Under Part XIII of Canada’s Income Tax Act, non-residents who earn rental income from Canadian property are taxed at a flat 25% of gross rent. That means the Canada Revenue Agency (CRA) wants tax before any expenses are deducted.

Example:

You earn $3,000/month in rent → $36,000/year

CRA expects $9,000 (25%) in withholding tax

Even if your expenses are $30,000, the CRA doesn’t care — you still owe $9,000 unless you elect otherwise

This system is harsh — but deliberate. It ensures that tax is collected at the source, protecting the CRA from the risk of chasing non-residents internationally for unpaid tax.

Who Withholds and Remits the Tax?

The CRA requires either your:

Tenant, or

Canadian agent/property manager

to withhold 25% of the rent and send it directly to the government each month. If they don’t, they can be held personally liable for the missing tax, plus penalties and interest.

Many tenants don’t realize this responsibility exists. That’s why working with a knowledgeable property manager is essential.

What Happens If You Do Nothing?

If you:

Don’t file the NR6 form

Don’t elect under Section 216

Don’t submit a non-resident tax return

Then the CRA keeps the full 25% tax — with no refunds, no deductions, and no flexibility.
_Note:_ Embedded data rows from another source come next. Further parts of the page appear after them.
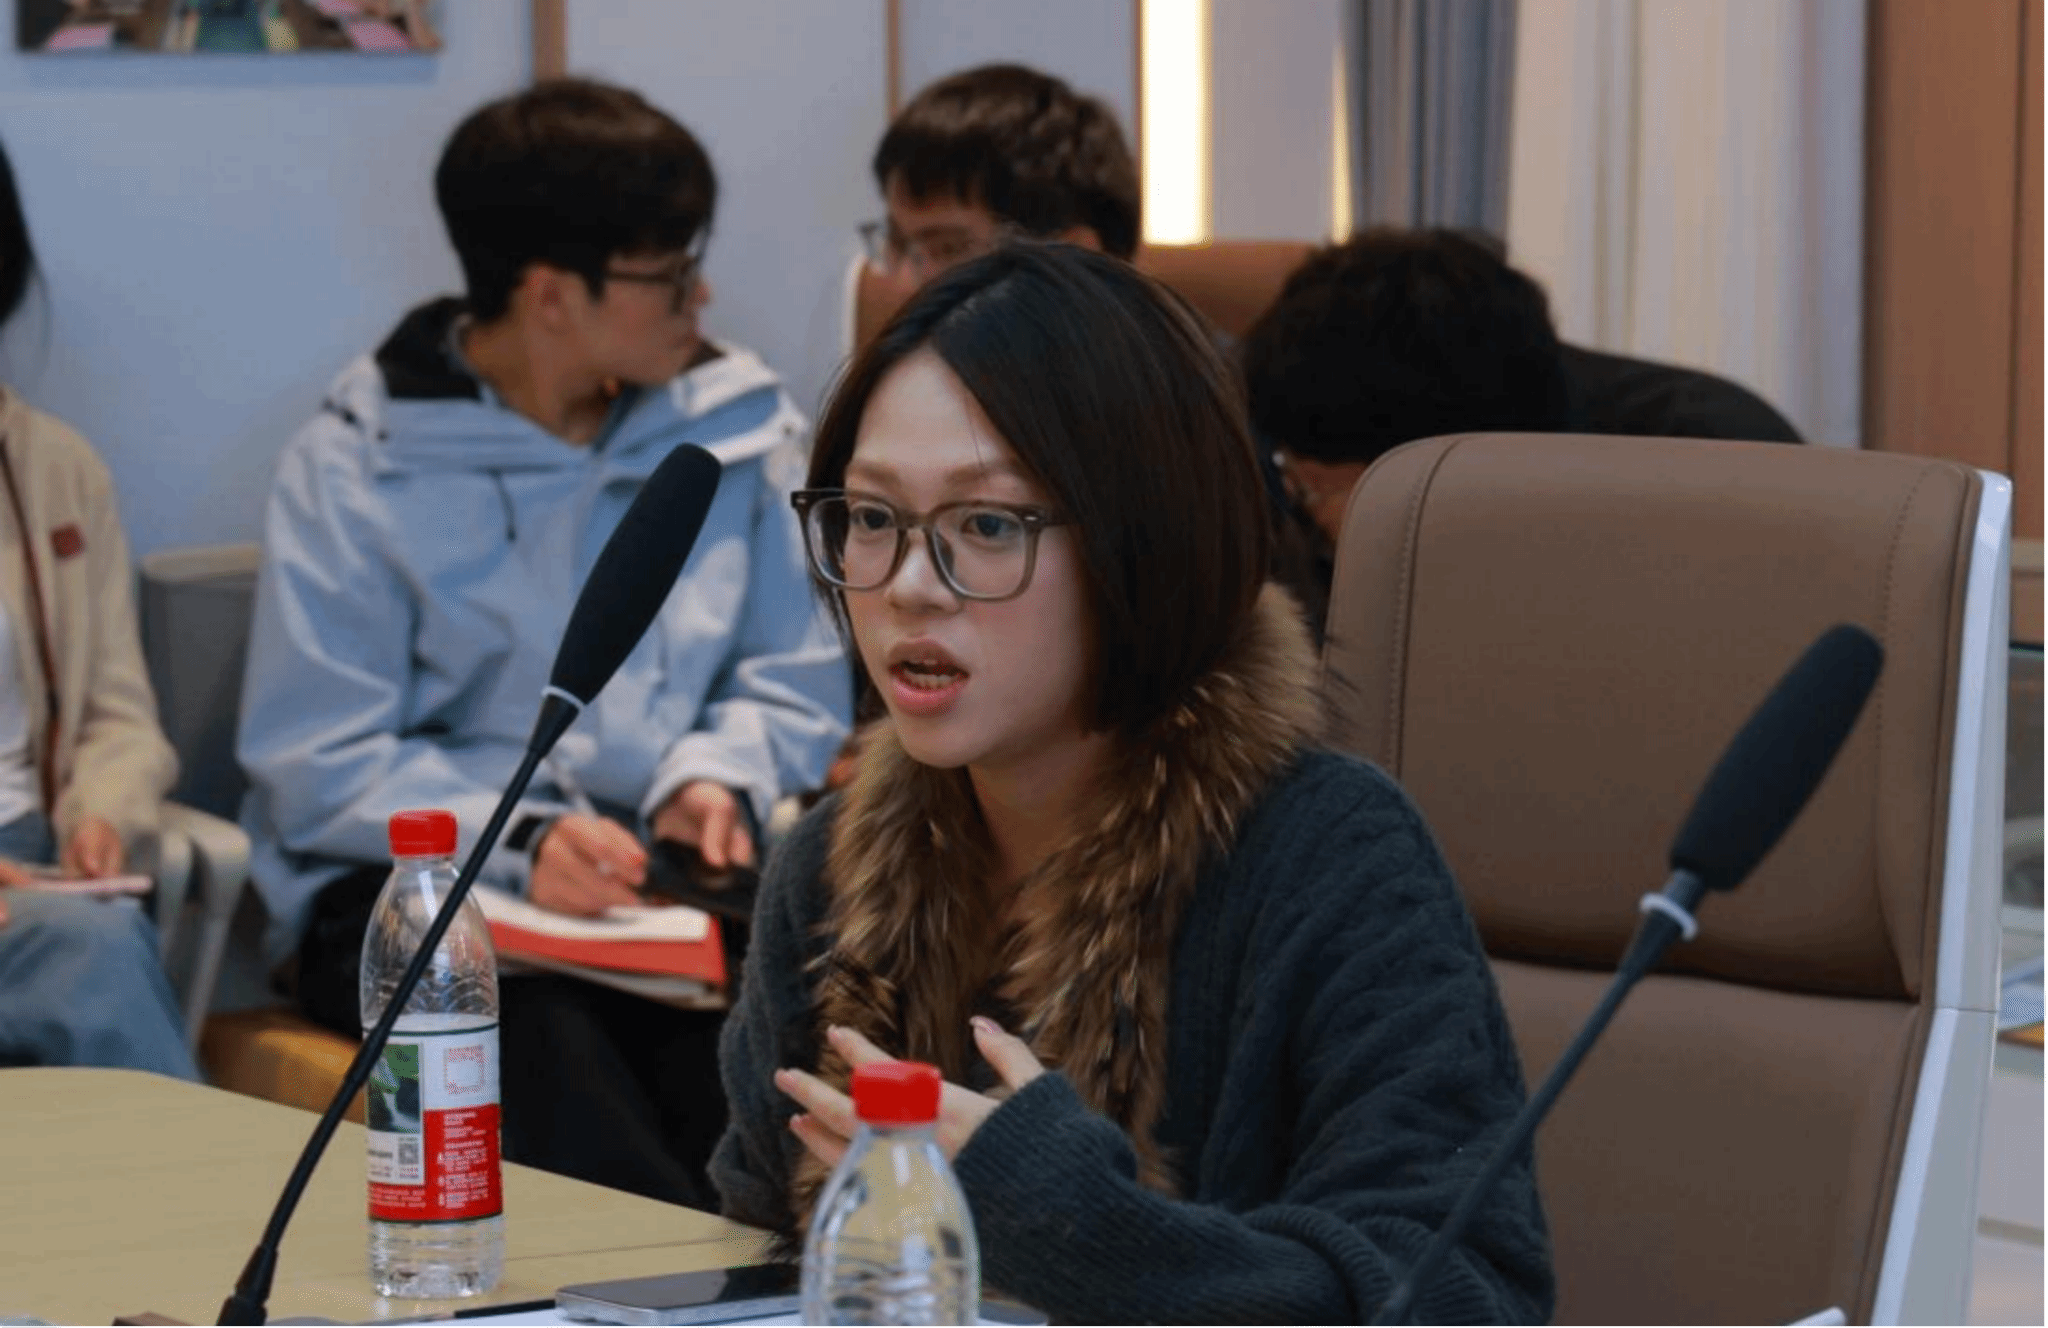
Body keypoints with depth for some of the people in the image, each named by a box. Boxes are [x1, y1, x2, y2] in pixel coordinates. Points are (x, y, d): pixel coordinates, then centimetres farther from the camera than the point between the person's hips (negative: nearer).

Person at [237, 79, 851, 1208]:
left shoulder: (739, 428, 11)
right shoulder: (358, 465, -1)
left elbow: (794, 683, 15)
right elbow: (316, 767, -7)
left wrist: (716, 776, -9)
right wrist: (518, 841, -23)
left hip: (664, 879, 2)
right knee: (537, 1043, -38)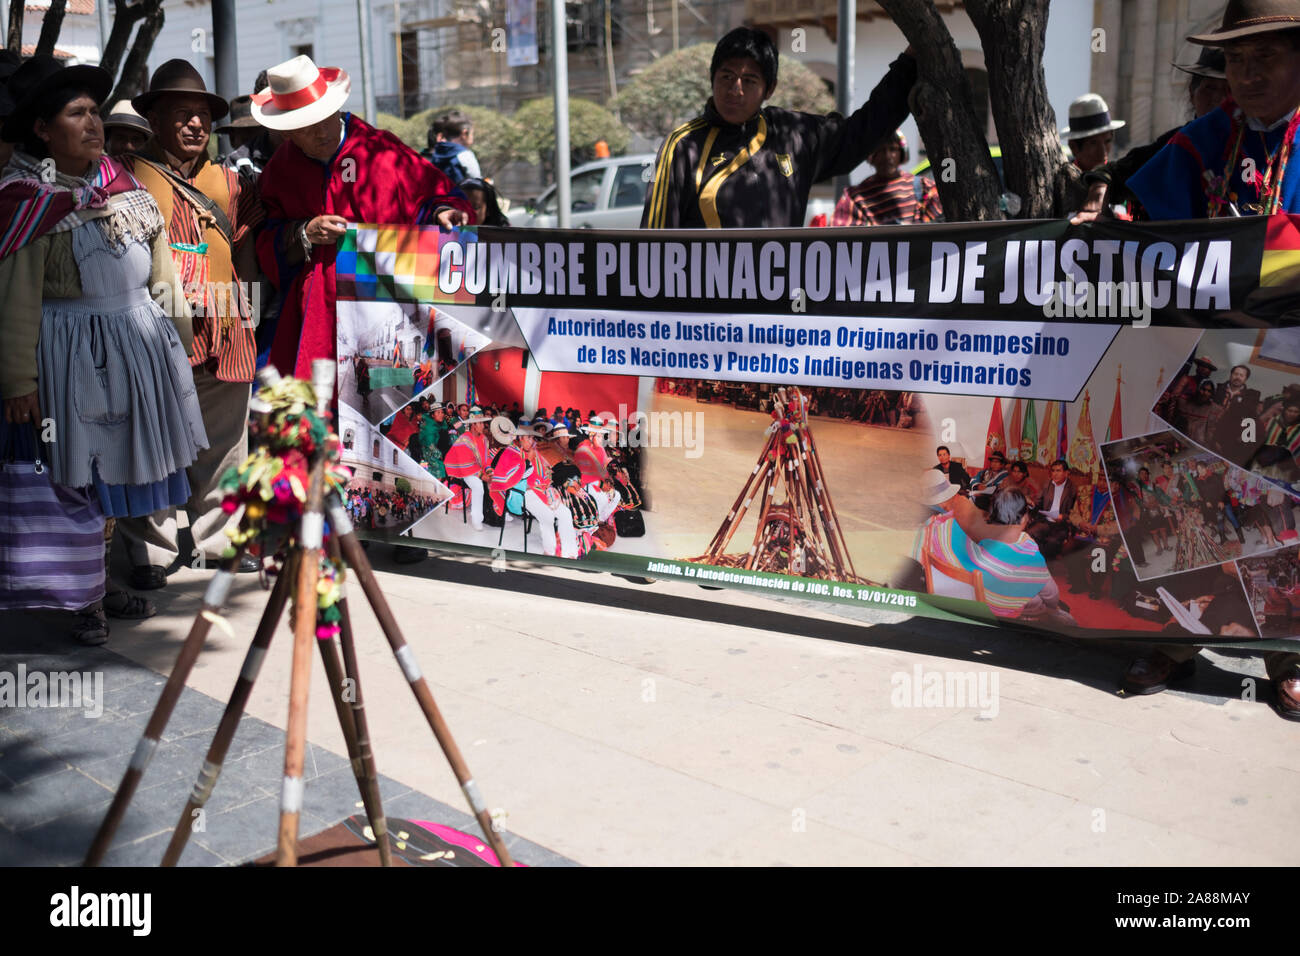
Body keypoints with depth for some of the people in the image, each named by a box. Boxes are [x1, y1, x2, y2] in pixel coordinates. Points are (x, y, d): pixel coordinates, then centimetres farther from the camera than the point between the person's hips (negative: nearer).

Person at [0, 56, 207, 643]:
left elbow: (161, 271, 14)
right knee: (83, 479, 2)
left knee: (119, 471, 12)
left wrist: (181, 339, 16)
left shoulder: (122, 183, 8)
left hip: (138, 346, 6)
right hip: (72, 352, -6)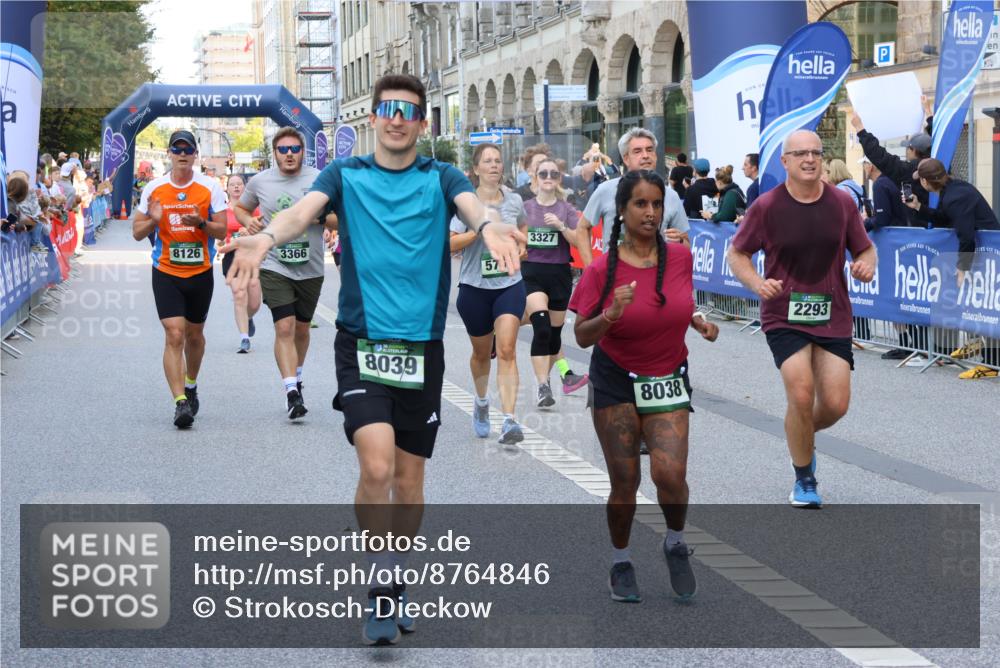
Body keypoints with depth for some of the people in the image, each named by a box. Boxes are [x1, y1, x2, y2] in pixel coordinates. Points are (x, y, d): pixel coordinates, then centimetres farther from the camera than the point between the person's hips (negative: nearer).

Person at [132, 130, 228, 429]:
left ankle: (191, 386, 41)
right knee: (174, 335, -14)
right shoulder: (154, 188, 0)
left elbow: (222, 230, -1)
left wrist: (201, 223, -21)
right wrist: (153, 220, -15)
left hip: (201, 272, 1)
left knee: (194, 334, 16)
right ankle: (180, 402, -17)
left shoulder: (210, 188, -2)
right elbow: (137, 232, 6)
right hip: (166, 272, -1)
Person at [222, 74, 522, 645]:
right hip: (361, 341, -1)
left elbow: (471, 204, -15)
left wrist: (491, 226, -41)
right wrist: (267, 238, -37)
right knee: (377, 464, -18)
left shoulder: (441, 178, 6)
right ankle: (379, 589, -1)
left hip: (422, 346, 2)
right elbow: (305, 210, -14)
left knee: (409, 478, 9)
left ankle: (396, 584, 29)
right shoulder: (345, 175, 5)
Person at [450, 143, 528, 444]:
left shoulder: (514, 201, 5)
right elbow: (450, 244, -13)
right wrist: (478, 230, -23)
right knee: (481, 352, 16)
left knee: (507, 350, -15)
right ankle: (481, 402, 45)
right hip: (475, 286, -1)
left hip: (510, 285, 1)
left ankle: (509, 420, -23)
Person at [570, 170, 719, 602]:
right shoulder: (602, 269, -12)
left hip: (668, 382, 1)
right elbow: (582, 337, -10)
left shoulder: (680, 257, -4)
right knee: (624, 482, 1)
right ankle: (621, 562, 24)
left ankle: (676, 543, 13)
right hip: (616, 383, -1)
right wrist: (610, 314, -28)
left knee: (670, 473, -16)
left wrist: (699, 322, -1)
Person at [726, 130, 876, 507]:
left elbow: (865, 249, 13)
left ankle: (802, 436, 34)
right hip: (784, 317, -3)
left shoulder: (842, 203, 2)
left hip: (832, 317, 3)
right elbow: (737, 254, 3)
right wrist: (758, 284, -16)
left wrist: (866, 265, -11)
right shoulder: (766, 207, -5)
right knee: (801, 395, -16)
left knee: (836, 404, -4)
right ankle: (804, 481, 6)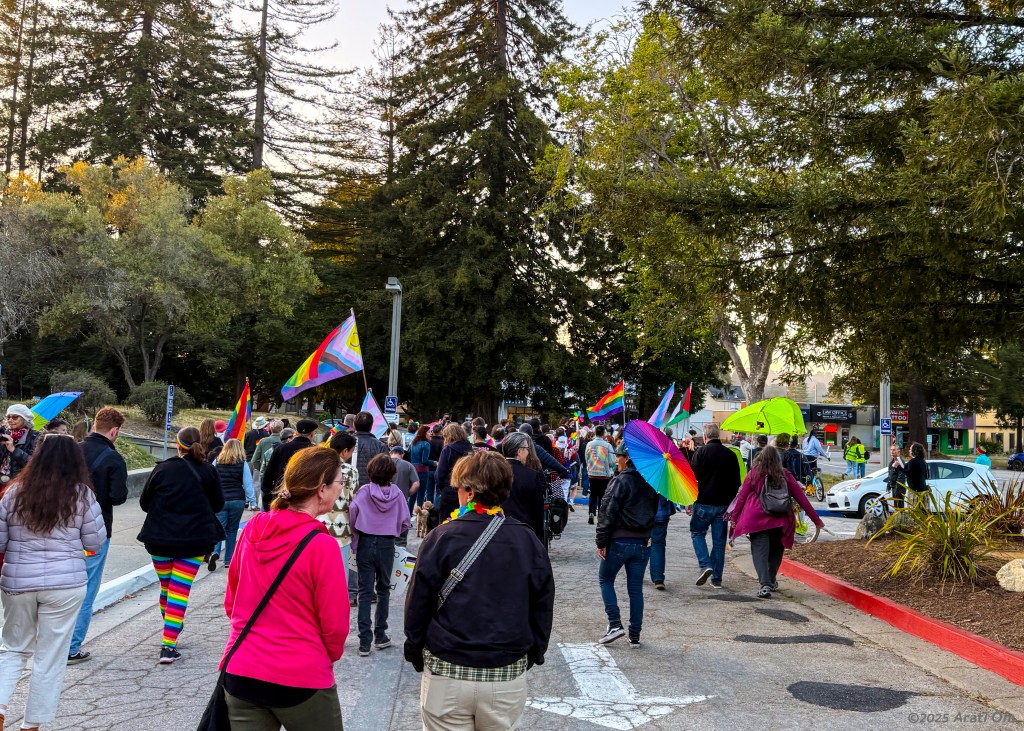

That means you’re treated as if every dollar of rent you collect is pure profit. It doesn’t matter how much you paid in mortgage interest, insurance, property taxes, or condo fees — none of it counts.

How to Opt Out of the Default

To avoid this automatic gross rent taxation, you need to:

File an NR6 form to reduce monthly withholding based on estimated net income

File a Section 216 tax return to report your actual rental profit/loss and claim expenses

Provide documentation (e.g., T776, receipts) to support your deductions

This process puts you in control. Instead of having the CRA withhold blindly, you base your tax on what you actually earned.